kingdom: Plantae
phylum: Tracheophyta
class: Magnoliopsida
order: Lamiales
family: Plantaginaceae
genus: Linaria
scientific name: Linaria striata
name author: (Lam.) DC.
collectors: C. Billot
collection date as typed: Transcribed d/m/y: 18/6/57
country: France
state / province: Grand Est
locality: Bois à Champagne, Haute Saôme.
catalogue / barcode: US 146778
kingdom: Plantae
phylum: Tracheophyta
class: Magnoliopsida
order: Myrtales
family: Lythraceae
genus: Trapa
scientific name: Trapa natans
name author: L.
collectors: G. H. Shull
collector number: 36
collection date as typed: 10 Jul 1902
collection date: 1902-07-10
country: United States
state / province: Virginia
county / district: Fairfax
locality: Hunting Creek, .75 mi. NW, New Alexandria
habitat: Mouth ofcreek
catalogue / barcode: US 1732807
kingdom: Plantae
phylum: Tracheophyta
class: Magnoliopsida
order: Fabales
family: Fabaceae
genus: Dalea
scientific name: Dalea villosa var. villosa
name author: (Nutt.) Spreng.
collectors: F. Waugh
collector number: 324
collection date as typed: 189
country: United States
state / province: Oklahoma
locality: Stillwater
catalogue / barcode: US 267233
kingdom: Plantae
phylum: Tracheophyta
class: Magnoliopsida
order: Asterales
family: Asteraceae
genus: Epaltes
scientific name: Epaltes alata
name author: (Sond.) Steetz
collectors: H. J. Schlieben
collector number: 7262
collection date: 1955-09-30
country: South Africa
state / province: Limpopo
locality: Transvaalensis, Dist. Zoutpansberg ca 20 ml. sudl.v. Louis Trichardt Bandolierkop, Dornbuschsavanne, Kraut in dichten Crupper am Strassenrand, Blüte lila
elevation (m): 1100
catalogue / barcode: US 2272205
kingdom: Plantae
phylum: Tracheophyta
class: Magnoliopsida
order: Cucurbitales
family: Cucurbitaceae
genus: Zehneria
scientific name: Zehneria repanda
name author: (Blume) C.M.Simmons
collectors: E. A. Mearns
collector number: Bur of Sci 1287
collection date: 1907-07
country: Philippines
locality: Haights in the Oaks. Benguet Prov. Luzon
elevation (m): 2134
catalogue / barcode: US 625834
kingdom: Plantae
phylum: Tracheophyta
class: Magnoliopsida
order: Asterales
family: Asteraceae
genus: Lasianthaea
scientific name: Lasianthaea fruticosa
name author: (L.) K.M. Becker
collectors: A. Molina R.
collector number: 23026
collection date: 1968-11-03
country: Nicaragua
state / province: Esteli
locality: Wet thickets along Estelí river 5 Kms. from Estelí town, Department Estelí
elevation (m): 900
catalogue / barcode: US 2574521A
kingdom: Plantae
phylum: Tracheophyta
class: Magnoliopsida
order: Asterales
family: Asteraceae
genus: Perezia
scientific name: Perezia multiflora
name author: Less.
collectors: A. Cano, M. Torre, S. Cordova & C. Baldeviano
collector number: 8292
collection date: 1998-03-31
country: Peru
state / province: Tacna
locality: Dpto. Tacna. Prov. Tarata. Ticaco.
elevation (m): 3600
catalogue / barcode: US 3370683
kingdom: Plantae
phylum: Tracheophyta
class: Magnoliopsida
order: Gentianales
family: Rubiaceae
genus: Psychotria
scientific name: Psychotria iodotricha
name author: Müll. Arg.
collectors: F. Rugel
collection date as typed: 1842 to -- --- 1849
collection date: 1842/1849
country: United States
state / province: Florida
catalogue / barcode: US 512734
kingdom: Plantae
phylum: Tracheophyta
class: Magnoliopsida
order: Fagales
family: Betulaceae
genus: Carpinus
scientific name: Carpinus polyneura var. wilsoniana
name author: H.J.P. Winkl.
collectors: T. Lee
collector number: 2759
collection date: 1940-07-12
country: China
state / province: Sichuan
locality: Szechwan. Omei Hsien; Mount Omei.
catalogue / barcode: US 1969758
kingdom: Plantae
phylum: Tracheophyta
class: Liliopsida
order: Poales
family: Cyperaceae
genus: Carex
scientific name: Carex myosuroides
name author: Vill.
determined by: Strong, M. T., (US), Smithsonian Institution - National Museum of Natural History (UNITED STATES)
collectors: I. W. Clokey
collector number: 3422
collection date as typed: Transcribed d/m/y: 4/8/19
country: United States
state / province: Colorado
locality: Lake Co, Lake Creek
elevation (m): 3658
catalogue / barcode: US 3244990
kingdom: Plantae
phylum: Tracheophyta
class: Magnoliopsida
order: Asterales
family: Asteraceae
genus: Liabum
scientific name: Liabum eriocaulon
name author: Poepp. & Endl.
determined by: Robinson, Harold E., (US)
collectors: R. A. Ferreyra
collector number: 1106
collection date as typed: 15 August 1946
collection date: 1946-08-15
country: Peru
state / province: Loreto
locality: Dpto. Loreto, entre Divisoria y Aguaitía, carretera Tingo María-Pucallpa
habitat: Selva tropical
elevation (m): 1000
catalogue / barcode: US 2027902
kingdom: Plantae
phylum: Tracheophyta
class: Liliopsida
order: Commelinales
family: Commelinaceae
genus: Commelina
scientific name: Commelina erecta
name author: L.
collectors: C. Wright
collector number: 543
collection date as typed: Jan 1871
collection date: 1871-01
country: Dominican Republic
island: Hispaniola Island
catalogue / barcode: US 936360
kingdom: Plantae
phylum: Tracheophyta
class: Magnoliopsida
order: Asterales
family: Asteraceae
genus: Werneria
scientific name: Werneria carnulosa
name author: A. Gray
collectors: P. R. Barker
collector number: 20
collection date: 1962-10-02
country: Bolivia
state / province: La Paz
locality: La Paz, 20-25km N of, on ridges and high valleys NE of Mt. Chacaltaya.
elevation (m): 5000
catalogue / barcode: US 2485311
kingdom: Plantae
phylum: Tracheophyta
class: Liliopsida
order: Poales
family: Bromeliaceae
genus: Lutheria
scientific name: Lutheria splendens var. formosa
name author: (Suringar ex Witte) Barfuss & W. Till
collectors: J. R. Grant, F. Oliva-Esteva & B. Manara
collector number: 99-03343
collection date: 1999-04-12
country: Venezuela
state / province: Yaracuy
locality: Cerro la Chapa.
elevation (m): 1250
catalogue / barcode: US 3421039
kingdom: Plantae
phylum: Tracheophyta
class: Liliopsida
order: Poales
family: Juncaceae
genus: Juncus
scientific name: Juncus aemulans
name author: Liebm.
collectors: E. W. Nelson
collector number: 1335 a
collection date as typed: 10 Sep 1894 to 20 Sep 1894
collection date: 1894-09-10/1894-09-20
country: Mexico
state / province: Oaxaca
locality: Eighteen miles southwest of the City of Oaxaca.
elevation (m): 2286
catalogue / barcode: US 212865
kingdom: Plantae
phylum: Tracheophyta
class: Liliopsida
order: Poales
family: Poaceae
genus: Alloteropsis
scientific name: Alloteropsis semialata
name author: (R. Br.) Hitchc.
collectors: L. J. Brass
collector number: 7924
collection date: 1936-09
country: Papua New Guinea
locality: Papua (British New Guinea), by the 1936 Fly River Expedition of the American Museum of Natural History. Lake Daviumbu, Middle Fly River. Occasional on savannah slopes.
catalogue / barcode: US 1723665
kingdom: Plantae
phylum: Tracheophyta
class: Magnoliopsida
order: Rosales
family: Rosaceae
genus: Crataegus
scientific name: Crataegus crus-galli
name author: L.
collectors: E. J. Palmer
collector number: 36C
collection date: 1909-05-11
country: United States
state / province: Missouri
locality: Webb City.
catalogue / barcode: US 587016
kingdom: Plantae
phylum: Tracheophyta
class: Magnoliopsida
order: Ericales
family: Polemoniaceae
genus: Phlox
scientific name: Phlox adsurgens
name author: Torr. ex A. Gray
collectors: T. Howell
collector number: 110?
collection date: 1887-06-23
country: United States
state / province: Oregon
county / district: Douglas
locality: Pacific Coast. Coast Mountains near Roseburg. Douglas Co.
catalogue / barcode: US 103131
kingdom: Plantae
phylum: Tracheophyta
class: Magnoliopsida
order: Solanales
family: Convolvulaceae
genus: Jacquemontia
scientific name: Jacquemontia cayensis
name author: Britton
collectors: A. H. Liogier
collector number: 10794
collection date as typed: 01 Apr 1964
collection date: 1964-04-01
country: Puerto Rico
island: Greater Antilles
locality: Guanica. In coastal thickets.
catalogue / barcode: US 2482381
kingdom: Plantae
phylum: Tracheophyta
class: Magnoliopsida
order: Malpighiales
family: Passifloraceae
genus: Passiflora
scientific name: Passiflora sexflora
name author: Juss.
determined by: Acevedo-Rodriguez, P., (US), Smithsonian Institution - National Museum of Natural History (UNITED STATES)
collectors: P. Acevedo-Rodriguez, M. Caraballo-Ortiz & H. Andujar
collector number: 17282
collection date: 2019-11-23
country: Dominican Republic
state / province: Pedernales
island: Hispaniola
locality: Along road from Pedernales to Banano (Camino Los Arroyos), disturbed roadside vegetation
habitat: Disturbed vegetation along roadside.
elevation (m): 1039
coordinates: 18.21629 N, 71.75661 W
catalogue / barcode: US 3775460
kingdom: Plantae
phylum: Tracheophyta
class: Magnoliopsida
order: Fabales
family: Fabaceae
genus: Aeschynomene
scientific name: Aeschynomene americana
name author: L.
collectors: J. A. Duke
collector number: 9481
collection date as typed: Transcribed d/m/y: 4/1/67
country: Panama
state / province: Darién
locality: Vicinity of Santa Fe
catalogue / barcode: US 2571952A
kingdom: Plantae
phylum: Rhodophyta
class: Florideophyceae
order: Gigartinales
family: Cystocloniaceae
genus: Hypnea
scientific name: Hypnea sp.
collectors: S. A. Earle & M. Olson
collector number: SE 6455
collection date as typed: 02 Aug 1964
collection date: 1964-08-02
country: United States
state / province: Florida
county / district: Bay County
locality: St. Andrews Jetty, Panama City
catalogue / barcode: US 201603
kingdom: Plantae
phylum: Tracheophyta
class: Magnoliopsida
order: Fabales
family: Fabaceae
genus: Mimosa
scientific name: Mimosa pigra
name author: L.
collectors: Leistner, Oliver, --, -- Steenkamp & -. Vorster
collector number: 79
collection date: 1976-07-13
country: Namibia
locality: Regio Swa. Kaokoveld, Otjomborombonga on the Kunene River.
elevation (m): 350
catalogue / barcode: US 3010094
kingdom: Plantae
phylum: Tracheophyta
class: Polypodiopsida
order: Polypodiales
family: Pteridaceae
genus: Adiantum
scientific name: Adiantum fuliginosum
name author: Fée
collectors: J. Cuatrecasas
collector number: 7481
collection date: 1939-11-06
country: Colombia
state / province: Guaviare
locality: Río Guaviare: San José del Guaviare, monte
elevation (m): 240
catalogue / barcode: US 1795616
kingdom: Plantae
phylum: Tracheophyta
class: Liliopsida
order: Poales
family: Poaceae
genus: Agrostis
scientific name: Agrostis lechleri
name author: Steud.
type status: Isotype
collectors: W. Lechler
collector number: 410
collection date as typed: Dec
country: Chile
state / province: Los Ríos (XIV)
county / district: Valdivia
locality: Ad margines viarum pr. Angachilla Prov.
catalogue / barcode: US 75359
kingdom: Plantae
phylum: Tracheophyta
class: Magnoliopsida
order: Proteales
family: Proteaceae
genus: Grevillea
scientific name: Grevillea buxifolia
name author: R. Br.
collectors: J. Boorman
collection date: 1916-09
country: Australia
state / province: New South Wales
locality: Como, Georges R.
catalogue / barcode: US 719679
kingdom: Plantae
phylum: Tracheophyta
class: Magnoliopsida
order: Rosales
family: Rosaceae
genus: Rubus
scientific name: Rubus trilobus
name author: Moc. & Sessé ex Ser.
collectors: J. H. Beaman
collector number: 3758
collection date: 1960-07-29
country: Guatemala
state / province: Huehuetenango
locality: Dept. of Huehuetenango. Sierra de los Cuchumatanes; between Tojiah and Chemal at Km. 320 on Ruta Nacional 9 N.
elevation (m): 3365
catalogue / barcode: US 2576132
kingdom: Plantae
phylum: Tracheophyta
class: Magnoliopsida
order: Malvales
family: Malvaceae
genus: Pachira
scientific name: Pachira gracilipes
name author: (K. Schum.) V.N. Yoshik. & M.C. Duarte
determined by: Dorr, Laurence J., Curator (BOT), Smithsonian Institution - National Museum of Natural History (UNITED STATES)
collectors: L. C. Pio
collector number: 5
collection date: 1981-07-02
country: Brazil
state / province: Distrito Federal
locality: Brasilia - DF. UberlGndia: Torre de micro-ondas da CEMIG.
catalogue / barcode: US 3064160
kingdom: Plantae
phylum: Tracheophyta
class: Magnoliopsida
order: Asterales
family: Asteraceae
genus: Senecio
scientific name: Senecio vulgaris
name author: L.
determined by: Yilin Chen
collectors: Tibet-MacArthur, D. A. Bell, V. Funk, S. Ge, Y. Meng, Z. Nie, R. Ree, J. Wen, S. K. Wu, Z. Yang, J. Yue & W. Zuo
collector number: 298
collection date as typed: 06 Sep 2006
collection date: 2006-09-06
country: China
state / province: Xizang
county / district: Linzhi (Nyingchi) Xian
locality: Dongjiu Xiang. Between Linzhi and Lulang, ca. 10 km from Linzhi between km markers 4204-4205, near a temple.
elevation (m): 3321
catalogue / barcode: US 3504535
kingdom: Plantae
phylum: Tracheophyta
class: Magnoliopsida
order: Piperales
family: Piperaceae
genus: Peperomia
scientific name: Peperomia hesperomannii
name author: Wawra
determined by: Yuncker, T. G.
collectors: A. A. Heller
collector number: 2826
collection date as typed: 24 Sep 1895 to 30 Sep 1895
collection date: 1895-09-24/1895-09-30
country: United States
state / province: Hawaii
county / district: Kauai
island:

__SET PROBLEM__
Transcribe the lines word for word, starting with the line that contains "collection date as typed: 24" and going on through the final line, with both of those lines included.

__TASK ANSWER__
collection date as typed: 24 Sep 1895 to 30 Sep 1895
collection date: 1895-09-24/1895-09-30
country: United States
state / province: Hawaii
county / district: Kauai
island:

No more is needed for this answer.